Monday, February 25, 2019

EMERSON AND VEDANTA

Ralph Waldo Emerson, (1803-1882), was an American poet, essayist, and philosopher.  After a studious but undistinguished career at Harvard, and a brief period of teaching, he entered the ministry. 
He was appointed to the Unitarian, Old Second Church of Boston, his native city, but soon became an unwilling preacher.  Unable, in conscience, to administer the sacrament of the Lord’s Supper, he resigned his pastorate.
In 1836, he published an essay entitled “Nature,” considered the moment at which transcendentalism became a major cultural movement.  
Emerson’s philosophy was characterized by its reliance on intuition as the only way to comprehend reality.  Like Henry David Thoreau and Walt Whitman, he was attracted to mystical Indian literature and philosophy.
His introduction to Indian thought came with his reading the French philosopher Victor Cousin.  Emerson went on to read the Bhagavad Gita and Henry Thomas Colebrooke’s Essays on the Vedas.  The nondualism of Vedanta colored much of his writing afterward.

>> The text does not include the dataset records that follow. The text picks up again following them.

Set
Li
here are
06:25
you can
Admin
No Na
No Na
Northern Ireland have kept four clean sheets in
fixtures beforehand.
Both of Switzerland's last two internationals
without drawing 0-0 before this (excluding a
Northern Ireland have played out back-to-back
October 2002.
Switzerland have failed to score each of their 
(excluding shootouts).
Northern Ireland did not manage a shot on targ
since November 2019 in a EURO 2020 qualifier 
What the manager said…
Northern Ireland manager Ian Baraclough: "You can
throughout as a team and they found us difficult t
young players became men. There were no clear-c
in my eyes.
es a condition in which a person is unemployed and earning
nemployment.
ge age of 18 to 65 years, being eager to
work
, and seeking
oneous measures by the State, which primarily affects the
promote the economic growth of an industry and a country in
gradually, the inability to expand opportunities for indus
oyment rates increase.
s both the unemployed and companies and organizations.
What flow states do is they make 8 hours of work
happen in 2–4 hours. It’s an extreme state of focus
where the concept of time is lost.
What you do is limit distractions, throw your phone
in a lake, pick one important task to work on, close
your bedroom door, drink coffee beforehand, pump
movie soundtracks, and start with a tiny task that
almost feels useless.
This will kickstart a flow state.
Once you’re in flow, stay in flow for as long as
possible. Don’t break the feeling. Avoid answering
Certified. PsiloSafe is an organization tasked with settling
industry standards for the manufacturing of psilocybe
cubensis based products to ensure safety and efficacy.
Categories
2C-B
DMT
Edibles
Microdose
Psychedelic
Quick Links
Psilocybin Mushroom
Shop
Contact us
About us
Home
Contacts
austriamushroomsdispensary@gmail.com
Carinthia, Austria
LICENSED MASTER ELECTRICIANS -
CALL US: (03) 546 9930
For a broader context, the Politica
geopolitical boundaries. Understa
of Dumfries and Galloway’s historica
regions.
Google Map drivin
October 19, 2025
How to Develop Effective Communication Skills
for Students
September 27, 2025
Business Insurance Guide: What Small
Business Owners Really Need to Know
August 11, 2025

His 1841 essay “The Oversoul” reflected this: “We live in succession, in division, in parts, in particles.  Meantime within man is the soul of the whole; the wise silence; the universal beauty, to which every part and particle is equally related, the eternal ONE.  And this deep power in which we exist and whose beatitude is all accessible to us, is not only self-sufficing and perfect in every hour, but the act of seeing and the thing seen, the seer and the spectacle, the subject and the object, are one.  We see the world piece by piece, as the sun, the moon, the animal, the tree; but the whole, of which these are shining parts, is the soul.”